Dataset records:
━━━━━━━━━━

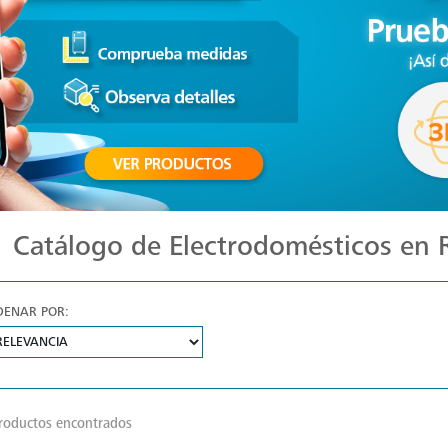
Catálogo de Electrodomésticos en
DENAR POR:
roductos encontrados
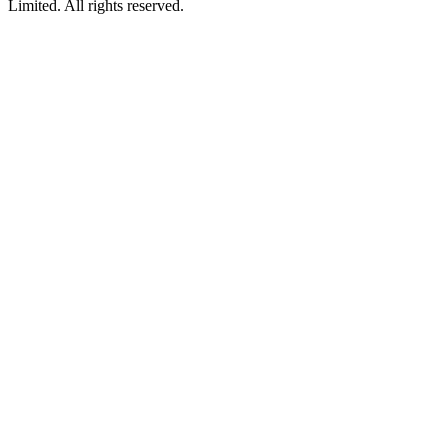
Limited. All rights reserved.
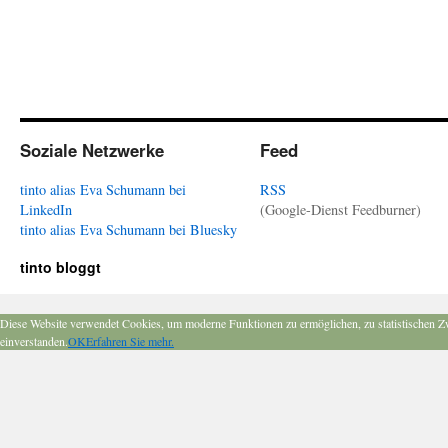
Soziale Netzwerke
Feed
tinto alias Eva Schumann bei
RSS
LinkedIn
(Google-Dienst Feedburner)
tinto alias Eva Schumann bei Bluesky
tinto bloggt
Diese Website verwendet Cookies, um moderne Funktionen zu ermöglichen, zu statistischen Z
einverstanden.
OK
Erfahren Sie mehr.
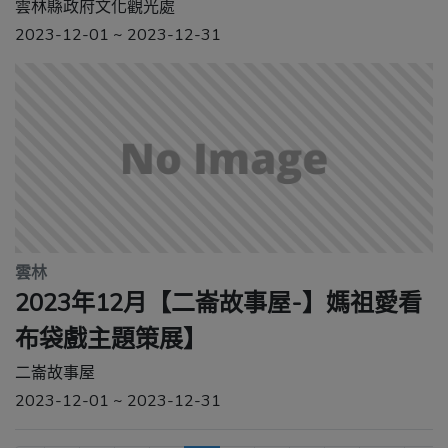
雲林縣政府文化觀光處
2023-12-01 ~ 2023-12-31
雲林
2023年12月【二崙故事屋-】媽祖愛看
布袋戲主題策展】
二崙故事屋
2023-12-01 ~ 2023-12-31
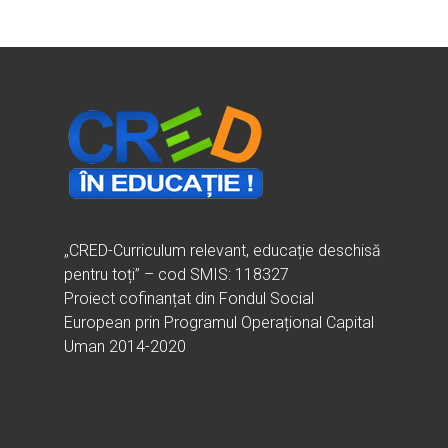
Vrei să fii formator?
Despre proiectul CRED
Noutăți
Ești elev?
Obiectivele CRED
Știri
Resurse
Principii orizontale
Activitățile CRED
Arhivă media
Ghiduri metodologi
Dicționar termeni și abre
Partenerii CRED
Comunicate
digital.educred.ro
Linkuri utile
Evenimente
Login
Glosar
„CRED-Curriculum relevant, educație deschisă
pentru toți” – cod SMIS: 118327
Proiect cofinanțat din Fondul Social
European prin Programul Operațional Capital
Uman 2014-2020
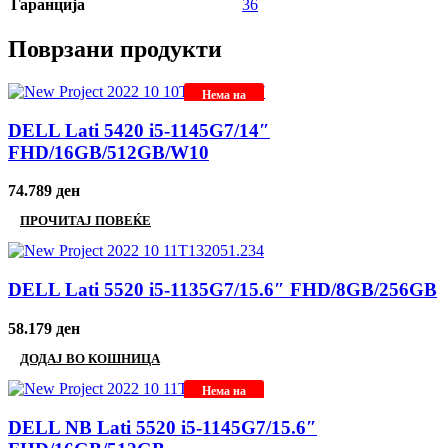
Гаранција
36
Поврзани продукти
Нема на
залиха
DELL Lati 5420 i5-1145G7/14″
FHD/16GB/512GB/W10
74.789
ден
ПРОЧИТАЈ ПОВЕЌЕ
DELL Lati 5520 i5-1135G7/15.6″ FHD/8GB/256GB
58.179
ден
ДОДАЈ ВО КОШНИЦА
Нема на
залиха
DELL NB Lati 5520 i5-1145G7/15.6″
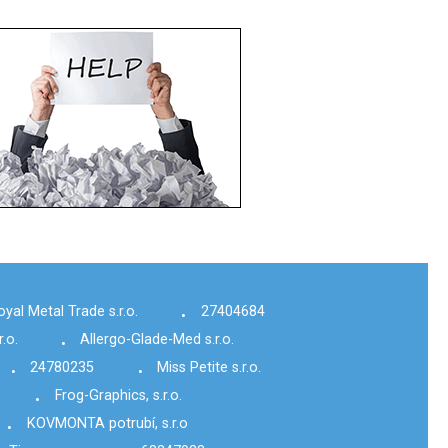
oyal Metal Trade s.r.o.
27404684
•
.o.
Allergo-Glade-Med s.r.o.
•
24780235
Miss Petite s.r.o.
•
•
Frog-Graphics, s.r.o.
•
KOVMONTA potrubí, s.r.o
•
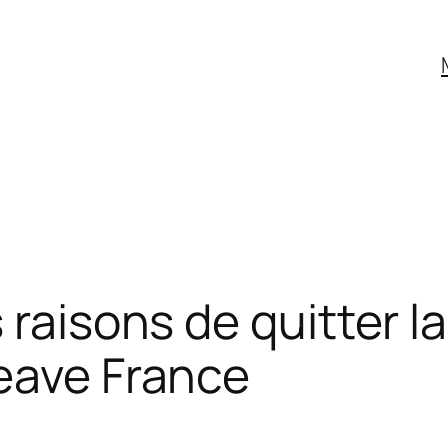
 raisons de quitter l
eave France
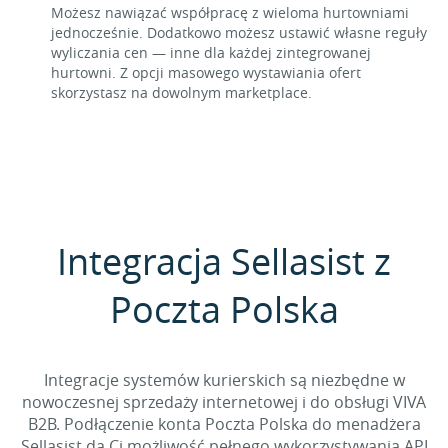
Możesz nawiązać współpracę z wieloma hurtowniami
jednocześnie. Dodatkowo możesz ustawić własne reguły
wyliczania cen — inne dla każdej zintegrowanej
hurtowni. Z opcji masowego wystawiania ofert
skorzystasz na dowolnym marketplace.
Integracja Sellasist z
Poczta Polska
Integracje systemów kurierskich są niezbędne w
nowoczesnej sprzedaży internetowej i do obsługi VIVA
B2B. Podłączenie konta Poczta Polska do menadżera
Sellasist da Ci możliwość pełnego wykorzystywania API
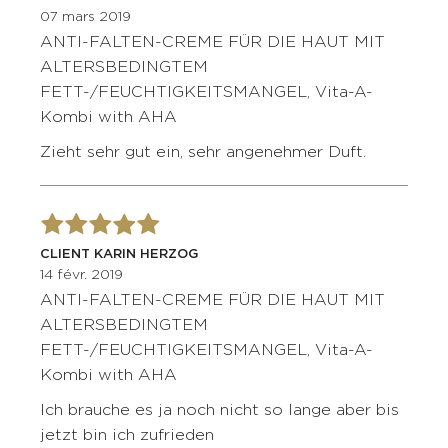
07 mars 2019
ANTI-FALTEN-CREME FÜR DIE HAUT MIT
ALTERSBEDINGTEM
FETT-/FEUCHTIGKEITSMANGEL, Vita-A-
Kombi with AHA
Zieht sehr gut ein, sehr angenehmer Duft.
CLIENT KARIN HERZOG
14 févr. 2019
ANTI-FALTEN-CREME FÜR DIE HAUT MIT
ALTERSBEDINGTEM
FETT-/FEUCHTIGKEITSMANGEL, Vita-A-
Kombi with AHA
Ich brauche es ja noch nicht so lange aber bis
jetzt bin ich zufrieden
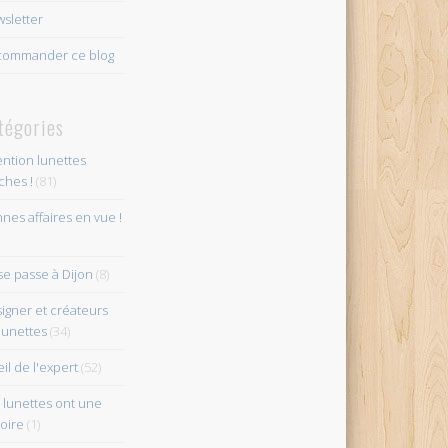
sletter
ommander ce blog
tégories
ention lunettes
îches !
(81)
nes affaires en vue !
se passe à Dijon
(8)
igner et créateurs
lunettes
(34)
eil de l'expert
(52)
 lunettes ont une
toire
(1)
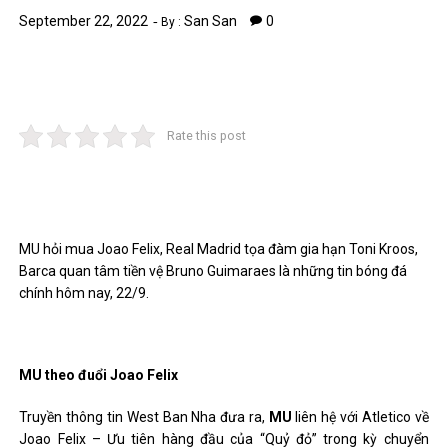
September 22, 2022
San San
0
By :
Rate this post
MU hỏi mua Joao Felix, Real Madrid tọa đàm gia hạn Toni Kroos,
Barca quan tâm tiền vệ Bruno Guimaraes là những tin bóng đá
chính hôm nay, 22/9.
MU theo đuổi Joao Felix
Truyền thông tin West Ban Nha đưa ra,
MU
liên hệ với Atletico về
Joao Felix – Ưu tiên hàng đầu của “Quỷ đỏ” trong kỳ chuyển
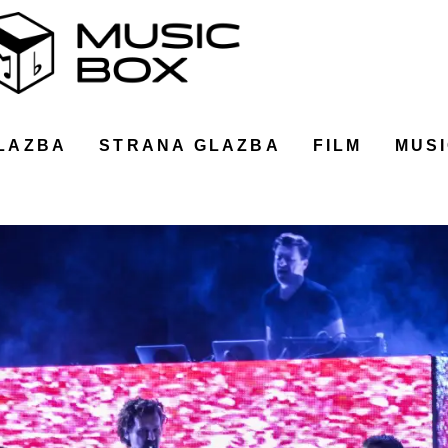
LAZBA
STRANA GLAZBA
FILM
MUSI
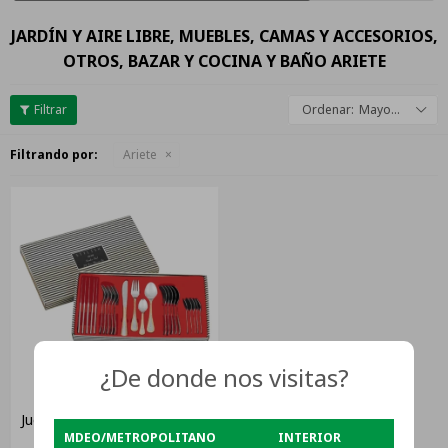
JARDÍN Y AIRE LIBRE, MUEBLES, CAMAS Y ACCESORIOS,
OTROS, BAZAR Y COCINA Y BAÑO ARIETE
Mayor descuento
Filtrando por:
Ariete
¿De donde nos visitas?
Juego De Cubiertos Metálico
MDEO/METROPOLITANO
INTERIOR
Punktal Ariete Ar-420 24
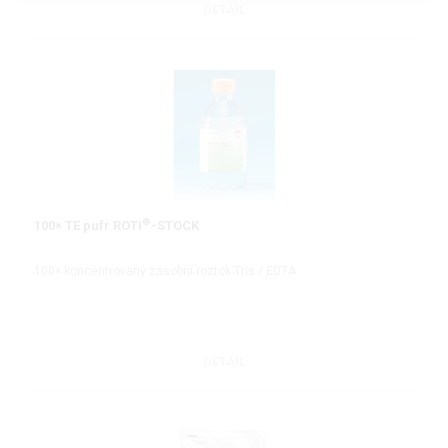
DETAIL
®
100× TE pufr ROTI
-STOCK
100× koncentrovaný zásobní roztok Tris / EDTA
DETAIL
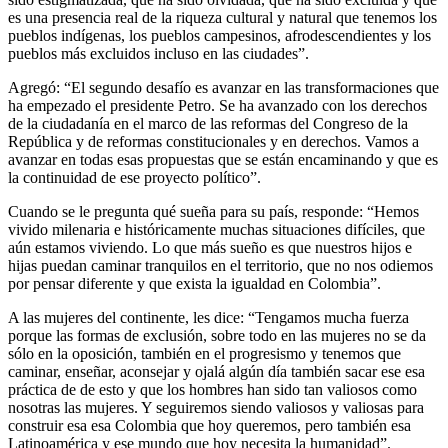
es una presencia real de la riqueza cultural y natural que tenemos los
pueblos indígenas, los pueblos campesinos, afrodescendientes y los
pueblos más excluidos incluso en las ciudades”.
Agregó: “El segundo desafío es avanzar en las transformaciones que
ha empezado el presidente Petro. Se ha avanzado con los derechos
de la ciudadanía en el marco de las reformas del Congreso de la
República y de reformas constitucionales y en derechos. Vamos a
avanzar en todas esas propuestas que se están encaminando y que es
la continuidad de ese proyecto político”.
Cuando se le pregunta qué sueña para su país, responde: “Hemos
vivido milenaria e históricamente muchas situaciones difíciles, que
aún estamos viviendo. Lo que más sueño es que nuestros hijos e
hijas puedan caminar tranquilos en el territorio, que no nos odiemos
por pensar diferente y que exista la igualdad en Colombia”.
A las mujeres del continente, les dice: “Tengamos mucha fuerza
porque las formas de exclusión, sobre todo en las mujeres no se da
sólo en la oposición, también en el progresismo y tenemos que
caminar, enseñar, aconsejar y ojalá algún día también sacar ese esa
práctica de de esto y que los hombres han sido tan valiosos como
nosotras las mujeres. Y seguiremos siendo valiosos y valiosas para
construir esa esa Colombia que hoy queremos, pero también esa
Latinoamérica y ese mundo que hoy necesita la humanidad”.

━━━━━━━━━━

### EXERCISE DIRECTIONS
Arrange the lines from the start of the items through the line containing "jetzt bin ich zufrieden" as a Markdown table with two columns, Row for a running number and Text for the line itself, skipping blank lines. Leave the pictures out of the table.

### RESULT BELOW
| Row | Text |
|---|---|
| 1 | Catálogo de Electrodomésticos en |
| 2 | DENAR POR: |
| 3 | roductos encontrados |
| 4 | Limited. All rights reserved. |
| 5 | Soziale Netzwerke |
| 6 | Feed |
| 7 | tinto alias Eva Schumann bei |
| 8 | RSS |
| 9 | LinkedIn |
| 10 | (Google-Dienst Feedburner) |
| 11 | tinto alias Eva Schumann bei Bluesky |
| 12 | tinto bloggt |
| 13 | Diese Website verwendet Cookies, um moderne Funktionen zu ermöglichen, zu statistischen Z |
| 14 | einverstanden. |
| 15 | OK |
| 16 | Erfahren Sie mehr. |
| 17 | 雲林縣政府文化觀光處 |
| 18 | 2023-12-01 ~ 2023-12-31 |
| 19 | 雲林 |
| 20 | 2023年12月【二崙故事屋-】媽祖愛看 |
| 21 | 布袋戲主題策展】 |
| 22 | 二崙故事屋 |
| 23 | 2023-12-01 ~ 2023-12-31 |
| 24 | Vrei să fii formator? |
| 25 | Despre proiectul CRED |
| 26 | Noutăți |
| 27 | Ești elev? |
| 28 | Obiectivele CRED |
| 29 | Știri |
| 30 | Resurse |
| 31 | Principii orizontale |
| 32 | Activitățile CRED |
| 33 | Arhivă media |
| 34 | Ghiduri metodologi |
| 35 | Dicționar termeni și abre |
| 36 | Partenerii CRED |
| 37 | Comunicate |
| 38 | digital.educred.ro |
| 39 | Linkuri utile |
| 40 | Evenimente |
| 41 | Login |
| 42 | Glosar |
| 43 | „CRED-Curriculum relevant, educație deschisă |
| 44 | pentru toți” – cod SMIS: 118327 |
| 45 | Proiect cofinanțat din Fondul Social |
| 46 | European prin Programul Operațional Capital |
| 47 | Uman 2014-2020 |
| 48 | Гаранција |
| 49 | 36 |
| 50 | Поврзани продукти |
| 51 | Нема на |
| 52 | залиха |
| 53 | DELL Lati 5420 i5-1145G7/14″ |
| 54 | FHD/16GB/512GB/W10 |
| 55 | 74.789 |
| 56 | ден |
| 57 | ПРОЧИТАЈ ПОВЕЌЕ |
| 58 | DELL Lati 5520 i5-1135G7/15.6″ FHD/8GB/256GB |
| 59 | 58.179 |
| 60 | ден |
| 61 | ДОДАЈ ВО КОШНИЦА |
| 62 | Нема на |
| 63 | залиха |
| 64 | DELL NB Lati 5520 i5-1145G7/15.6″ |
| 65 | oyal Metal Trade s.r.o. |
| 66 | 27404684 |
| 67 | • |
| 68 | .o. |
| 69 | Allergo-Glade-Med s.r.o. |
| 70 | • |
| 71 | 24780235 |
| 72 | Miss Petite s.r.o. |
| 73 | • |
| 74 | • |
| 75 | Frog-Graphics, s.r.o. |
| 76 | • |
| 77 | KOVMONTA potrubí, s.r.o |
| 78 | • |
| 79 |  raisons de quitter l |
| 80 | eave France |
| 81 | Możesz nawiązać współpracę z wieloma hurtowniami |
| 82 | jednocześnie. Dodatkowo możesz ustawić własne reguły |
| 83 | wyliczania cen — inne dla każdej zintegrowanej |
| 84 | hurtowni. Z opcji masowego wystawiania ofert |
| 85 | skorzystasz na dowolnym marketplace. |
| 86 | Integracja Sellasist z |
| 87 | Poczta Polska |
| 88 | Integracje systemów kurierskich są niezbędne w |
| 89 | nowoczesnej sprzedaży internetowej i do obsługi VIVA |
| 90 | B2B. Podłączenie konta Poczta Polska do menadżera |
| 91 | Sellasist da Ci możliwość pełnego wykorzystywania API |
| 92 | 07 mars 2019 |
| 93 | ANTI-FALTEN-CREME FÜR DIE HAUT MIT |
| 94 | ALTERSBEDINGTEM |
| 95 | FETT-/FEUCHTIGKEITSMANGEL, Vita-A- |
| 96 | Kombi with AHA |
| 97 | Zieht sehr gut ein, sehr angenehmer Duft. |
| 98 | CLIENT KARIN HERZOG |
| 99 | 14 févr. 2019 |
| 100 | ANTI-FALTEN-CREME FÜR DIE HAUT MIT |
| 101 | ALTERSBEDINGTEM |
| 102 | FETT-/FEUCHTIGKEITSMANGEL, Vita-A- |
| 103 | Kombi with AHA |
| 104 | Ich brauche es ja noch nicht so lange aber bis |
| 105 | jetzt bin ich zufrieden |